We learned from another real estate company that the land, previously owned by a church trust, had been at some stage during the five years purchased by the developer — also that many of the apartments had been sold to a government social welfare department, and rented to somewhat less than desirable tenants. By that time the value of the apartment had fallen to 60% of the purchase price and has not risen again.
We’ve had a string of calls from real estate companies wanting to talk us into selling, and enthusiastic about those low prices. We’re not. We have a family member in there now and that suits us fine. That she has sometimes had to knock on doors or call the Police to try to prevent an apparent assault or near-murder puts a damper on things. But it is conveniently placed for her work and she has a supposed voice on the Tenant Committee, and receives our proxy vote when appropriate.

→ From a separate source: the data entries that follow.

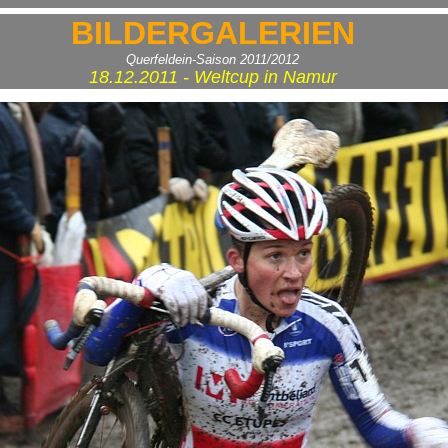
BILDERGALERIEN
Querfeldein-Saison 2011/2012
18.12.2011 - Weltcup in Namur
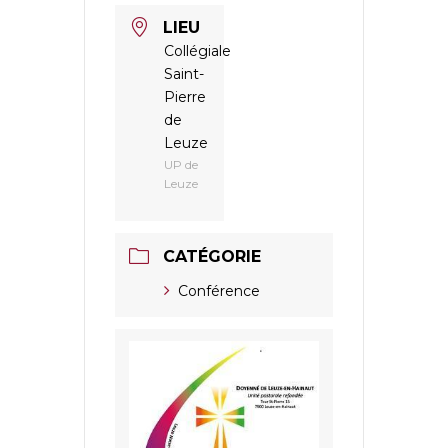
LIEU
Collégiale
Saint-
Pierre
de
Leuze
UP de
Leuze
CATÉGORIE
Conférence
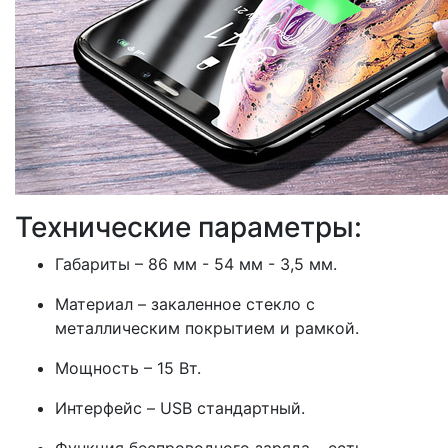
Технические параметры:
Габариты – 86 мм - 54 мм - 3,5 мм.
Материал – закаленное стекло с
металлическим покрытием и рамкой.
Мощность – 15 Вт.
Интерфейс – USB стандартный.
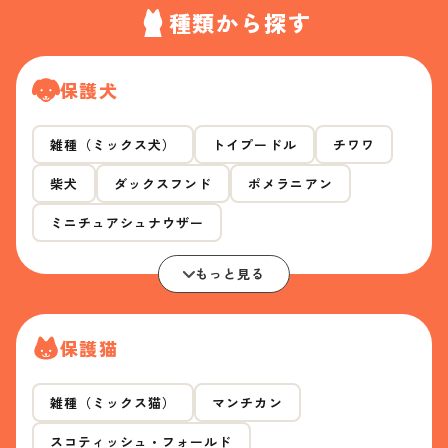
種類から探す
保護犬
雑種（ミックス犬）
トイプードル
チワワ
柴犬
ダックスフンド
ポメラニアン
ミニチュアシュナウザー
もっと見る
保護猫
雑種（ミックス猫）
マンチカン
スコティッシュ・フォールド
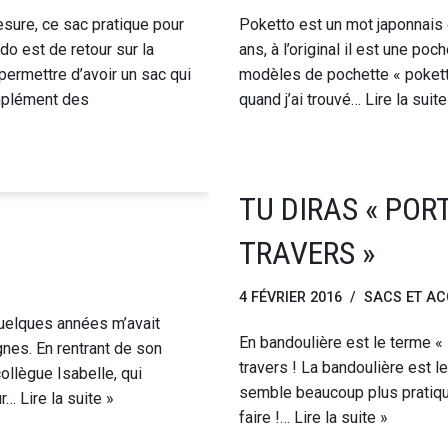
ure, ce sac pratique pour
Poketto est un mot japonnais q
do est de retour sur la
ans, à l’original il est une po
permettre d’avoir un sac qui
modèles de pochette « poketto
mplément des
quand j’ai trouvé…
Lire la suite
TU DIRAS « POR
TRAVERS »
4 FÉVRIER 2016
SACS ET AC
uelques années m’avait
En bandoulière est le terme « i
es. En rentrant de son
travers ! La bandoulière est l
collègue Isabelle, qui
semble beaucoup plus pratique 
ur…
Lire la suite »
faire !…
Lire la suite »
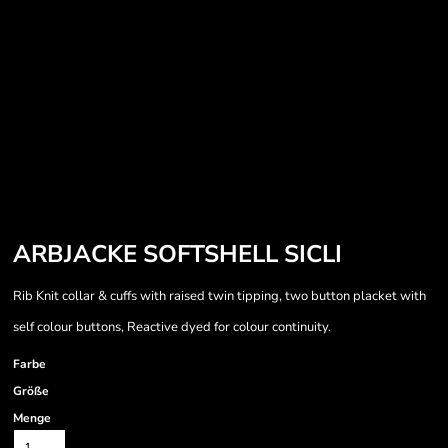
ARBJACKE SOFTSHELL SICLI
Rib Knit collar & cuffs with raised twin tipping, two button placket with
self colour buttons, Reactive dyed for colour continuity.
Farbe
Größe
Menge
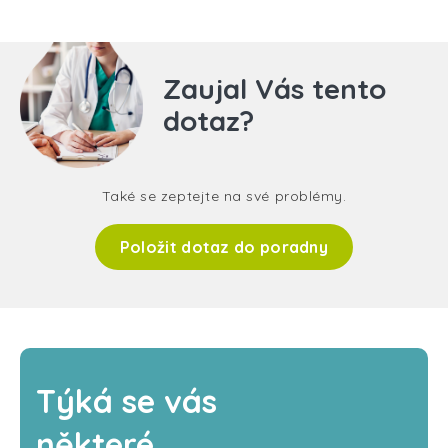
Zaujal Vás tento
dotaz?
Také se zeptejte na své problémy.
Položit dotaz do poradny
Týká se vás
některé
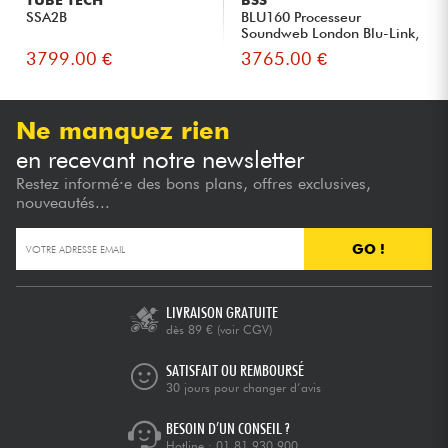
TUBE TECH
BSS
SSA2B
BLU160 Processeur
Soundweb London Blu-Link,
châss...
3799.00 €
3765.00 €
Ne manquez rien
en recevant notre newsletter
Restez informé·e des bons plans, offres exclusives,
nouveautés...
GO !
LIVRAISON GRATUITE
dès 89 €
(voir CGV)
SATISFAIT OU REMBOURSÉ
30 jours pour changer d’avis
BESOIN D’UN CONSEIL ?
Hotline :
01 81 930 900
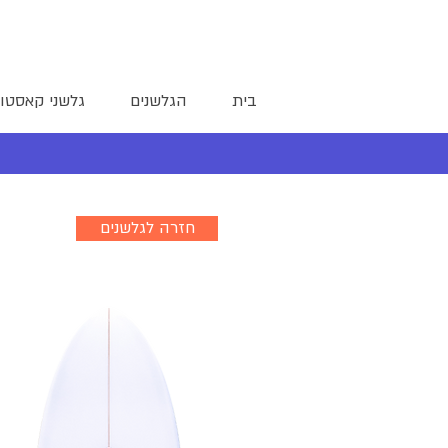
בית
הגלשנים
גלשני קאסטו
חזרה לגלשנים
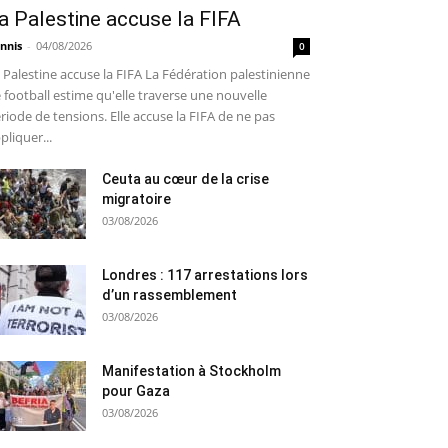
a Palestine accuse la FIFA
nnis
-
04/08/2026
0
 Palestine accuse la FIFA La Fédération palestinienne
 football estime qu'elle traverse une nouvelle
riode de tensions. Elle accuse la FIFA de ne pas
pliquer...
Ceuta au cœur de la crise
migratoire
03/08/2026
Londres : 117 arrestations lors
d’un rassemblement
03/08/2026
Manifestation à Stockholm
pour Gaza
03/08/2026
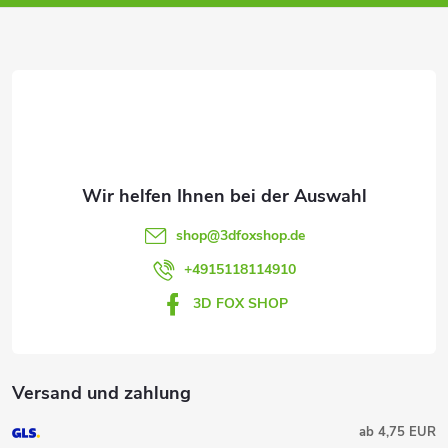
z
e
i
l
e
shop
@
3dfoxshop.de
+4915118114910
3D FOX SHOP
Versand und zahlung
ab 4,75 EUR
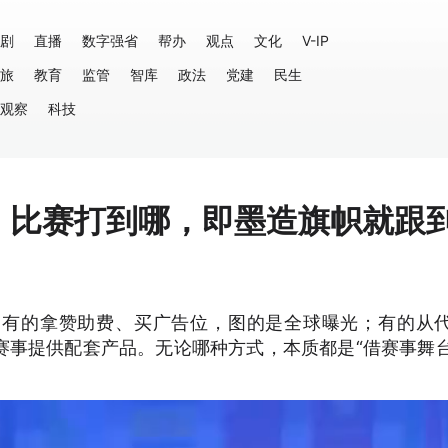
剧
直播
数字强省
帮办
观点
文化
V-IP
旅
教育
监管
智库
政法
党建
民生
观察
科技
杯：比赛打到哪，即墨造旗帜就跟
：有的拿赞助费、买广告位，图的是全球曝光；有的从
赛事提供配套产品。无论哪种方式，本质都是“借赛事舞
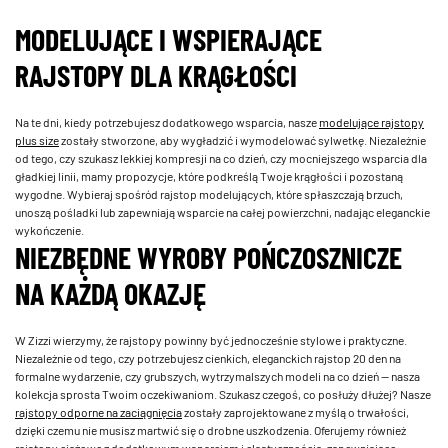
MODELUJĄCE I WSPIERAJĄCE
RAJSTOPY DLA KRĄGŁOŚCI
Na te dni, kiedy potrzebujesz dodatkowego wsparcia, nasze
modelujące rajstopy
plus size
zostały stworzone, aby wygładzić i wymodelować sylwetkę. Niezależnie
od tego, czy szukasz lekkiej kompresji na co dzień, czy mocniejszego wsparcia dla
gładkiej linii, mamy propozycje, które podkreślą Twoje krągłości i pozostaną
wygodne. Wybieraj spośród rajstop modelujących, które spłaszczają brzuch,
unoszą pośladki lub zapewniają wsparcie na całej powierzchni, nadając eleganckie
wykończenie.
NIEZBĘDNE WYROBY POŃCZOSZNICZE
NA KAŻDĄ OKAZJĘ
W Zizzi wierzymy, że rajstopy powinny być jednocześnie stylowe i praktyczne.
Niezależnie od tego, czy potrzebujesz cienkich, eleganckich rajstop 20 den na
formalne wydarzenie, czy grubszych, wytrzymalszych modeli na co dzień — nasza
kolekcja sprosta Twoim oczekiwaniom. Szukasz czegoś, co posłuży dłużej? Nasze
rajstopy odporne na zaciągnięcia
zostały zaprojektowane z myślą o trwałości,
dzięki czemu nie musisz martwić się o drobne uszkodzenia. Oferujemy również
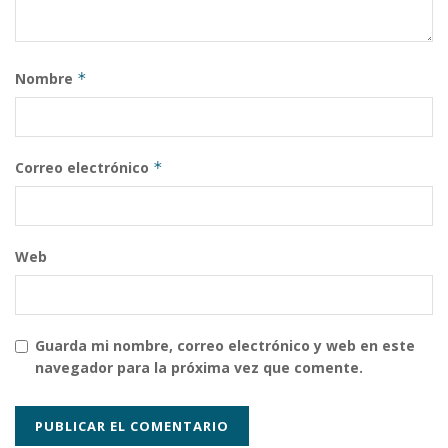
Nombre
*
Correo electrónico
*
Web
Guarda mi nombre, correo electrónico y web en este
navegador para la próxima vez que comente.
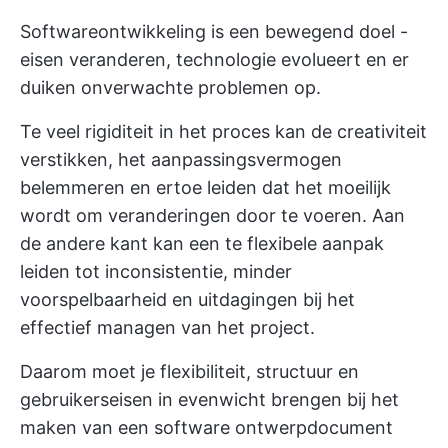
Softwareontwikkeling is een bewegend doel -
eisen veranderen, technologie evolueert en er
duiken onverwachte problemen op.
Te veel rigiditeit in het proces kan de creativiteit
verstikken, het aanpassingsvermogen
belemmeren en ertoe leiden dat het moeilijk
wordt om veranderingen door te voeren. Aan
de andere kant kan een te flexibele aanpak
leiden tot inconsistentie, minder
voorspelbaarheid en uitdagingen bij het
effectief managen van het project.
Daarom moet je flexibiliteit, structuur en
gebruikerseisen in evenwicht brengen bij het
maken van een software ontwerpdocument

Those real-estate companies also said that without a parking slot allocated in the basement carpark, our apartment is worth less. We’d been told at purchase time that there was none available — and weren’t too perturbed because International students don’t usually come with cars. Yet some of the spaces are leased out to outsiders, and we wonder at that, along with all the other “ethics”.
My burning question is: did the developer begin the process with the intention to secure the land and sell apartments to welfare? Why weren’t investors any more important than their signatures? Why didn’t the left hand know what the right was doing? — silly question, this system was more like an octopus!
And my advice: if you wish to invest in such a way, deal directly with the developer’s company. And pursue contacts at previous complexes built by that firm, in order to be reassured. Choose other companies yourself. Don’t seal a deal without having clear knowledge of your rights and a readiness to exercise them.
Or better still, ignore the statistics that prove an investment in an area of faster growth will earn you more — and find something near where you live (like the house next door), administer it yourself, have fewer mysteries, be a great landlord and be satisfied with a lesser return.